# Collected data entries
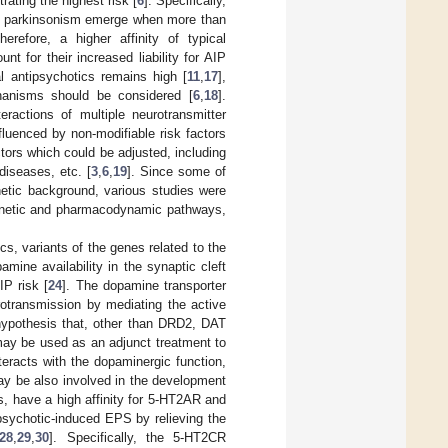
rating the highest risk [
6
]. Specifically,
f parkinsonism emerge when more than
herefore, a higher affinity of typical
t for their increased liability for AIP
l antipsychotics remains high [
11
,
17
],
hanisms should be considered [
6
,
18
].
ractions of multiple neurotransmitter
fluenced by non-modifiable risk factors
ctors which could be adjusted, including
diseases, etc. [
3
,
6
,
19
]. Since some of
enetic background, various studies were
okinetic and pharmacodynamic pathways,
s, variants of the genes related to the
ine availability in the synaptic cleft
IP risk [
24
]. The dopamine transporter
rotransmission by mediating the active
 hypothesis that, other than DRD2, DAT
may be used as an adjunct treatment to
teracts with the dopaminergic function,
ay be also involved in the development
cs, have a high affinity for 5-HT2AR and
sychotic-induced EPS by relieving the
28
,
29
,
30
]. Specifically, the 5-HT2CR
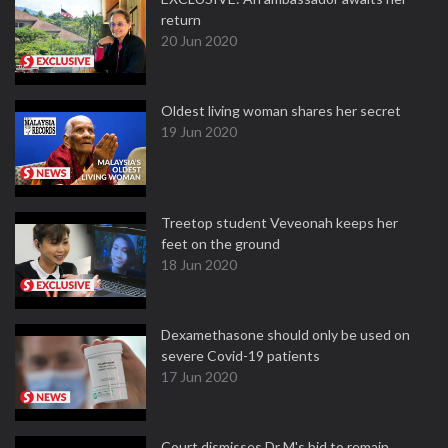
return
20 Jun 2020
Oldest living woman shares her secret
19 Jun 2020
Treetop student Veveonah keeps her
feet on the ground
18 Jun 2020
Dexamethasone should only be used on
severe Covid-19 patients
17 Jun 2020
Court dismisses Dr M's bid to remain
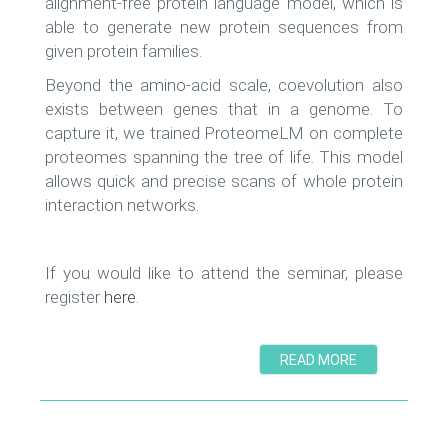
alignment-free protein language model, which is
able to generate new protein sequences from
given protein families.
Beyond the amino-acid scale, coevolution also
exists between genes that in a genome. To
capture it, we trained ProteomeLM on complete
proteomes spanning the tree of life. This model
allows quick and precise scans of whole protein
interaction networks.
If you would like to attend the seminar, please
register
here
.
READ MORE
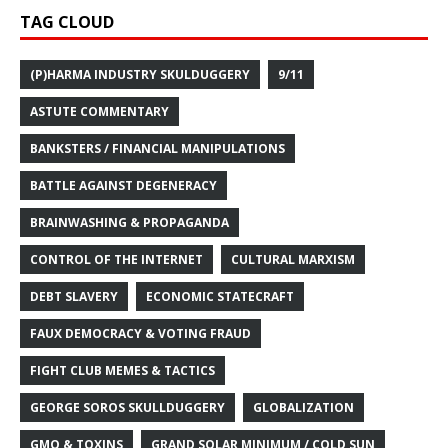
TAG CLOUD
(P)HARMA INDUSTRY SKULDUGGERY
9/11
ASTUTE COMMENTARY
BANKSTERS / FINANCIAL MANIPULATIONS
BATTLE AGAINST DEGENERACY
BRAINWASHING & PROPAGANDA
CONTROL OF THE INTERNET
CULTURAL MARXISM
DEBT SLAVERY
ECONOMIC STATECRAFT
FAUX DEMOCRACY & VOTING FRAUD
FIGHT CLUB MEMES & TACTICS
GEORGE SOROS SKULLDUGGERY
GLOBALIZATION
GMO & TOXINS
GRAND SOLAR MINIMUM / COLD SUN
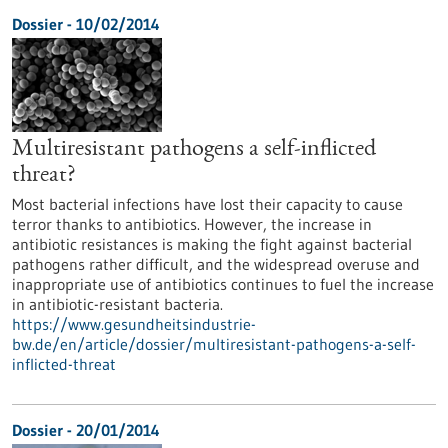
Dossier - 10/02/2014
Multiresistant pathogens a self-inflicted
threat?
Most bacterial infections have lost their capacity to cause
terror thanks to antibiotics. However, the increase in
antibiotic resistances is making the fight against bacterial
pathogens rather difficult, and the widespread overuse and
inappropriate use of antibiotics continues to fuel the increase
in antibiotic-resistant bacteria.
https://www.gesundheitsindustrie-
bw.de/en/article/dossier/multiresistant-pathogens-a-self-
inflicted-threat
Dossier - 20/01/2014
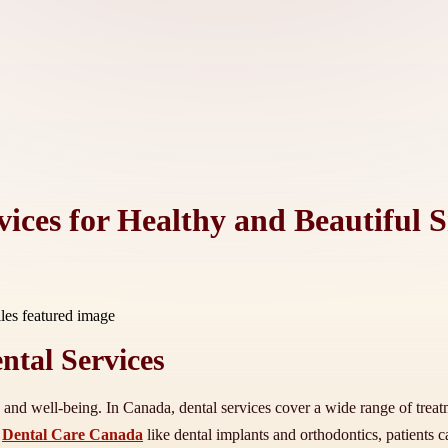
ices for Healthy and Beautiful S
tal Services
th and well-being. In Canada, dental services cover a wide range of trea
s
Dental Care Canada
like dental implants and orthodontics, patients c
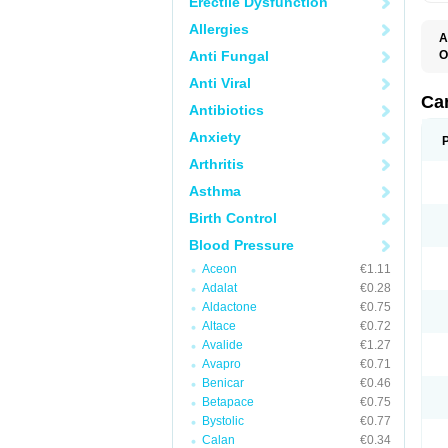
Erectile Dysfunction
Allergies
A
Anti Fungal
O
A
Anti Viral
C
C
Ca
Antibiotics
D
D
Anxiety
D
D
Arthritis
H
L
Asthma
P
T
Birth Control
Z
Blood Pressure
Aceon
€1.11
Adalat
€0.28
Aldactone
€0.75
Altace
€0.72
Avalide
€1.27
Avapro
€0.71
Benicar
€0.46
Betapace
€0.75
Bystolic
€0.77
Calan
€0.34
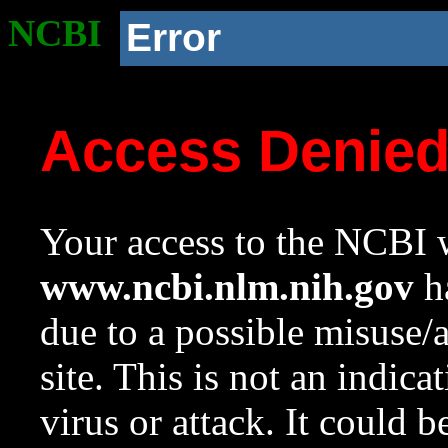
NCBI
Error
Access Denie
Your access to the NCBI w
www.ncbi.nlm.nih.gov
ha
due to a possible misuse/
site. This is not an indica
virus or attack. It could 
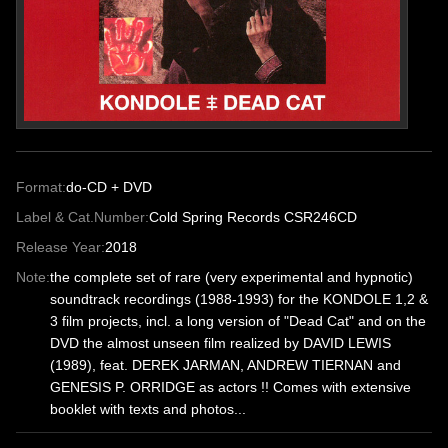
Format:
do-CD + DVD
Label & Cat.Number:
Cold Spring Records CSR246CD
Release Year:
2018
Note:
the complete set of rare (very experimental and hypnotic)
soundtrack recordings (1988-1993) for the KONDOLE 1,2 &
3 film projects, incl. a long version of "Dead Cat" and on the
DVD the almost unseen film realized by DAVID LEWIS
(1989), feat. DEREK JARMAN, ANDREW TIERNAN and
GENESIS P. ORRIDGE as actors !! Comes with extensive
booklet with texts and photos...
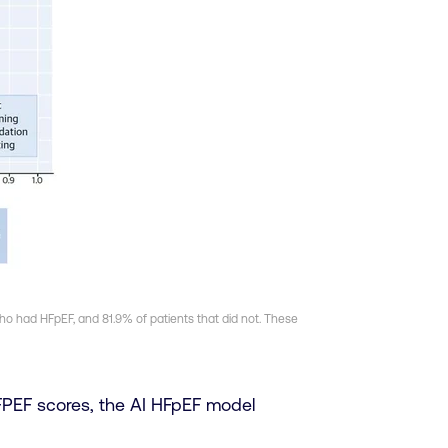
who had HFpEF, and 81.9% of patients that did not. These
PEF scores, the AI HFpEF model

* * *

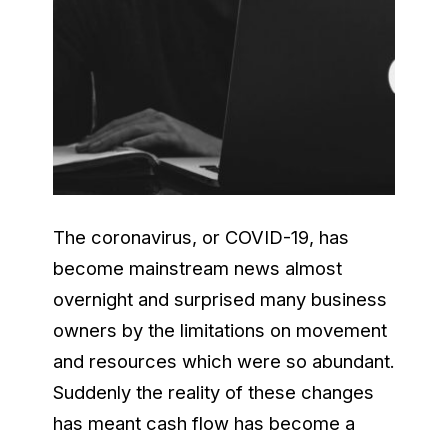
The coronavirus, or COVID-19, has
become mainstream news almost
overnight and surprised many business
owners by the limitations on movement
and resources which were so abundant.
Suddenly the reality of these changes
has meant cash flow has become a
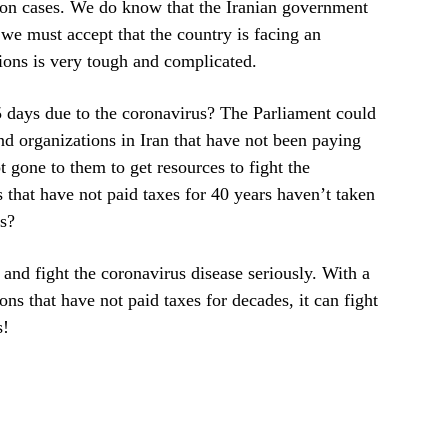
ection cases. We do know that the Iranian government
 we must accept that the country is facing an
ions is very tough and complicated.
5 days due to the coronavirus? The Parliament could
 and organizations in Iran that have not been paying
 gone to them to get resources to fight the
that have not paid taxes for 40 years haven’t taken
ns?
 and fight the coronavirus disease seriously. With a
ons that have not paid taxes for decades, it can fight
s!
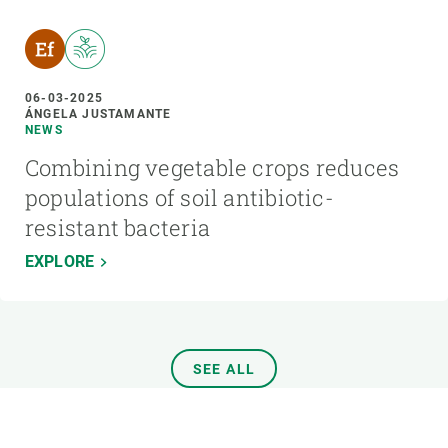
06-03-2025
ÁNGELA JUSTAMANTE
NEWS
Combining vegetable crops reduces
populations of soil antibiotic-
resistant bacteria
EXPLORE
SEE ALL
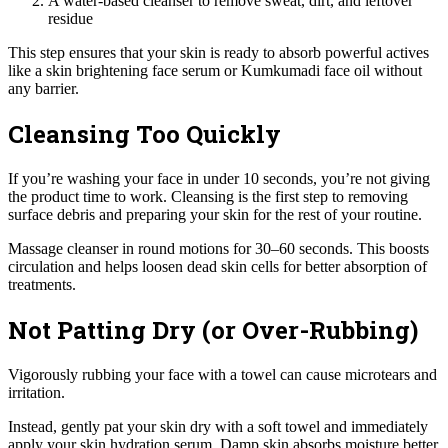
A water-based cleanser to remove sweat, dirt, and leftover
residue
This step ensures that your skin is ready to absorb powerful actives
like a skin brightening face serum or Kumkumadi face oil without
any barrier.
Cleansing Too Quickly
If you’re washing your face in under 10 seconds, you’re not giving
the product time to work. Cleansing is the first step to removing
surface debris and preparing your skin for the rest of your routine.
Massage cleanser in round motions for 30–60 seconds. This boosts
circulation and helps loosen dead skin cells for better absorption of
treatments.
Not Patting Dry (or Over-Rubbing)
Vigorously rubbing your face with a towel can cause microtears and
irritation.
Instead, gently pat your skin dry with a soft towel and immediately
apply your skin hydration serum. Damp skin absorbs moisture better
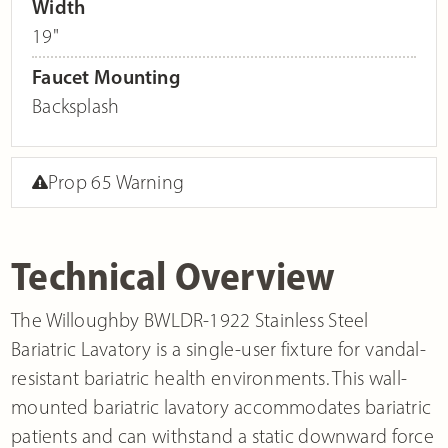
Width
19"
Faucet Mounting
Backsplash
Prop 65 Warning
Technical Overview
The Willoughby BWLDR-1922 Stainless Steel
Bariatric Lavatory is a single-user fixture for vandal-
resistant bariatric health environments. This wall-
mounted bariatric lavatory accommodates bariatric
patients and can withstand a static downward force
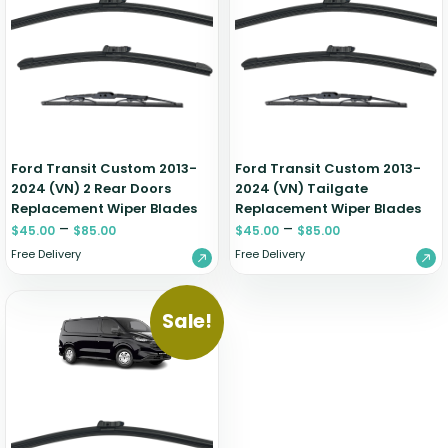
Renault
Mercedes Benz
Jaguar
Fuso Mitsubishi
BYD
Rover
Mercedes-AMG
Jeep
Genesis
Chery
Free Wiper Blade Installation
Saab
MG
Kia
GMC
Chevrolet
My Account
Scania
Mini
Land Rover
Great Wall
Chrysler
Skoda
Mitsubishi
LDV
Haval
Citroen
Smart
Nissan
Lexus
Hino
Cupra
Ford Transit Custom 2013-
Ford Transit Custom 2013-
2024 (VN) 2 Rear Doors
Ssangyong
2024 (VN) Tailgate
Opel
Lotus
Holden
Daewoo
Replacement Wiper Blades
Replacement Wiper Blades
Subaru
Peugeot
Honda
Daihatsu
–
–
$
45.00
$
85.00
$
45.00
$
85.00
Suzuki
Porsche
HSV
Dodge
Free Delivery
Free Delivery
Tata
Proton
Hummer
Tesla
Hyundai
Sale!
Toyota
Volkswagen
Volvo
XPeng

# Task details
The result is a copy of every line above where the word "which" shows up.

# Your solution
ctors which could be adjusted, including
alignment-free protein language model, which is
and resources which were so abundant.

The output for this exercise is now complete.